The U.S. earlier this year pushed for a 17 percent reduction, but based on 2005 levels. But a comprehensive climate bill is still being debated by the U.S. Senate and will not be passed in time for the Copenhagen conference. America and China together account for over 40 percent of the world's greenhouse gas emissions and any agreement that excludes either country would be meaningless.
The success of the conference will thus hinge, in part, on whether the U.S. commits to specific numbers that convince China and other developing countries to pledge cuts of their own that satisfy the politicians in developed countries, especially the U.S and in particular, the U.S. Senate, which will be responsible for ratifying the Copenhagen Protocol.
The other vexing issue awaiting negotiators in Copenhagen is how much financial and technological assistance should be provided to developing nations to mitigate the effects of climate change, and under what conditions.
Yvo de Boer, executive secretary of the U.N. Framework Convention on Climate Change, has said that developed countries would need to provide at least $10 billion initially to developing countries in order for them develop low-emission growth strategies. Private economic think tanks in Europe and the U.S. estimate, though, that over the coming decades hundreds of billions more will be needed in developing countries if they are to become more energy-efficient and eventually shift away from oil- and coal-fired power plants into renewable energies or even nuclear power.
The complexity of the negotiations, combined with the economic downturn over the past year, has only added to the growing uncertainty over the outcome at Copenhagen. On the one hand, emissions levels are rapidly dropping in many developed countries. For example, Japan recently announced its emissions had declined by 6.2 percent in the fiscal year that ended in March 2009 compared with the previous fiscal year, mostly as a result of lower energy consumption due to the recession. Tsutomu Toichi, chief executive researcher at the Institute of Energy Economics of Japan, said recently that another 5 percent to 6 percent drop in emissions this fiscal year was possible due to the fall in steel output.
On the other hand, as factories stand idle, cars stay in their garages and unemployment lines stretch in the U.S., polls show climate change is less on the minds of Americans than at the time of the 2007 Bali conference.
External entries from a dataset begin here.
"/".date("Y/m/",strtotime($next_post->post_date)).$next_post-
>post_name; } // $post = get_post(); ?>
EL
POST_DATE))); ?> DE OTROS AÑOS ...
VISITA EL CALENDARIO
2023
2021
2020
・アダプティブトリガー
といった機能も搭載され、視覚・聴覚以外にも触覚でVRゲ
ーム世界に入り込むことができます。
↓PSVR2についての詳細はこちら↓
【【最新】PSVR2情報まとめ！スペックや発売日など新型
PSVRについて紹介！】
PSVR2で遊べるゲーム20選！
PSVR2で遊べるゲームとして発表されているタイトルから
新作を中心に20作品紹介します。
The change of attitude in the U.S., in particular, has created a political stalemate over the past few months at various U.N. sponsored conferences designed to prepare for Copenhagen.
The deadlock has growing numbers of environmental experts and political leaders saying the conference is unlikely to produce a full treaty, but will have to aim for a political framework upon which a treaty can be built sometime next year. Preparations are under way, in fact, to schedule a follow-up conference, perhaps in spring 2010.
But senior U.N. officials warn that the pace of progress needs to pick up to meet the threat of irreversible climate change at the Copenhagen conference, rather than somewhere, sometime in the future.
"Science tells us that the stakes at Copenhagen could not be higher. But the benefits of taking urgent, united action are similarly powerful. We must not squander this unique opportunity to chart a new path to low-carbon prosperity for all. It is essential that we achieve an ambitious climate deal in Copenhagen. The moment is now," said U.N. Secretary General Ban Ki Moon.